> [Directives]
A. In the commit note on i8 vector shifts, which shift operations is the SWAR technique implemented for?
B. Translate this sentence from the commit note on i8 vector shifts into Spanish: "This is implemented for both left and right logical shift operations."

> [Document]
[X86] Use SWAR techniques for some vector i8 shifts

majnemer · majnemer · commit 1211d97922d6 · 2024-09-12T05:00:36.000Z
SSE &amp; AVX do not include instructions for shifting i8 vectors. Instead,
they must be synthesized via other instructions.

If pairs of i8 vectors share a shift amount, we can use SWAR techniques
to substantially reduce the amount of code generated.

Say we were going to execute this shift right:
  x &gt;&gt; {0, 0, 0, 0, 4, 4, 4, 4, 0, 0, 0, 0, ...}

LLVM would previously generate:
        vpxor   %xmm1, %xmm1, %xmm1
        vpunpckhbw      %ymm0, %ymm1, %ymm2
        vpunpckhbw      %ymm1, %ymm0, %ymm3
        vpsllw  $4, %ymm3, %ymm3
        vpblendd        $204, %ymm3, %ymm2, %ymm2
        vpsrlw  $8, %ymm2, %ymm2
        vpunpcklbw      %ymm0, %ymm1, %ymm3
        vpunpcklbw      %ymm1, %ymm0, %ymm0
        vpsllw  $4, %ymm0, %ymm0
        vpblendd        $204, %ymm0, %ymm3, %ymm0
        vpsrlw  $8, %ymm0, %ymm0
        vpackuswb       %ymm2, %ymm0, %ymm0

Instead, we can reinterpret a pair of i8 elements as an i16 and shift
use the same shift amount. The only thing we need to do is mask out any
bits which crossed the boundary from the top i8 to the bottom i8.

This SWAR-style technique achieves:
        vpsrlw  $4, %ymm0, %ymm1
        vpblendd        $170, %ymm1, %ymm0, %ymm0
        vpand   .LCPI0_0(%rip), %ymm0, %ymm0

This is implemented for both left and right logical shift operations.
Arithmetic shifts are less well behaved here because the shift cannot
also perform the sign extension for the lower 8 bits.

> [Dataset records]
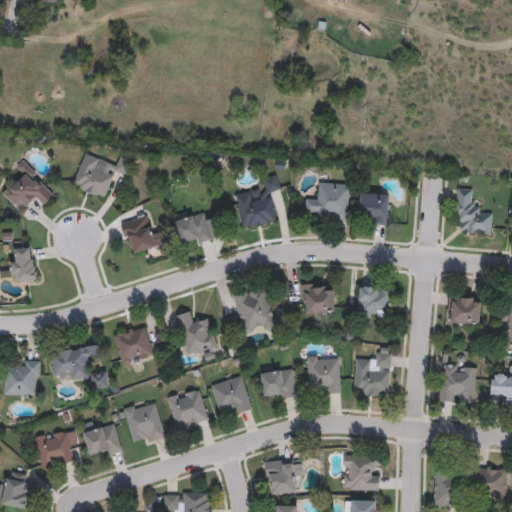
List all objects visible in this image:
building: (47, 0)
building: (340, 0)
building: (48, 1)
building: (338, 1)
building: (99, 175)
building: (98, 176)
building: (29, 189)
building: (27, 191)
building: (331, 202)
building: (329, 204)
building: (258, 205)
building: (257, 207)
building: (375, 208)
building: (373, 209)
building: (471, 214)
building: (470, 215)
building: (194, 228)
building: (192, 230)
building: (139, 235)
building: (137, 236)
road: (251, 257)
building: (24, 265)
building: (22, 267)
road: (90, 268)
building: (318, 300)
building: (316, 301)
building: (375, 302)
building: (374, 304)
building: (463, 310)
building: (255, 311)
building: (462, 311)
building: (254, 313)
building: (509, 328)
building: (510, 329)
building: (196, 334)
building: (194, 336)
road: (421, 340)
building: (134, 345)
building: (132, 347)
building: (79, 365)
building: (77, 367)
building: (324, 373)
building: (323, 375)
building: (373, 376)
building: (371, 377)
building: (22, 379)
building: (21, 380)
building: (278, 384)
building: (458, 384)
building: (456, 385)
building: (277, 386)
building: (502, 387)
building: (502, 389)
building: (232, 396)
building: (230, 397)
building: (188, 411)
building: (187, 412)
building: (144, 422)
building: (143, 424)
road: (283, 428)
building: (102, 441)
building: (101, 443)
building: (54, 449)
building: (53, 451)
building: (361, 472)
building: (359, 474)
building: (283, 476)
building: (282, 478)
road: (237, 479)
building: (490, 482)
building: (489, 484)
building: (446, 488)
building: (445, 489)
building: (16, 493)
building: (15, 494)
building: (186, 502)
building: (185, 503)
building: (361, 506)
building: (360, 507)
building: (286, 508)
building: (285, 509)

> [Answers to the exercise]
A. It is implemented for both left and right logical shift operations.

B. Esto está implementado para las operaciones de desplazamiento lógico tanto a la izquierda como a la derecha.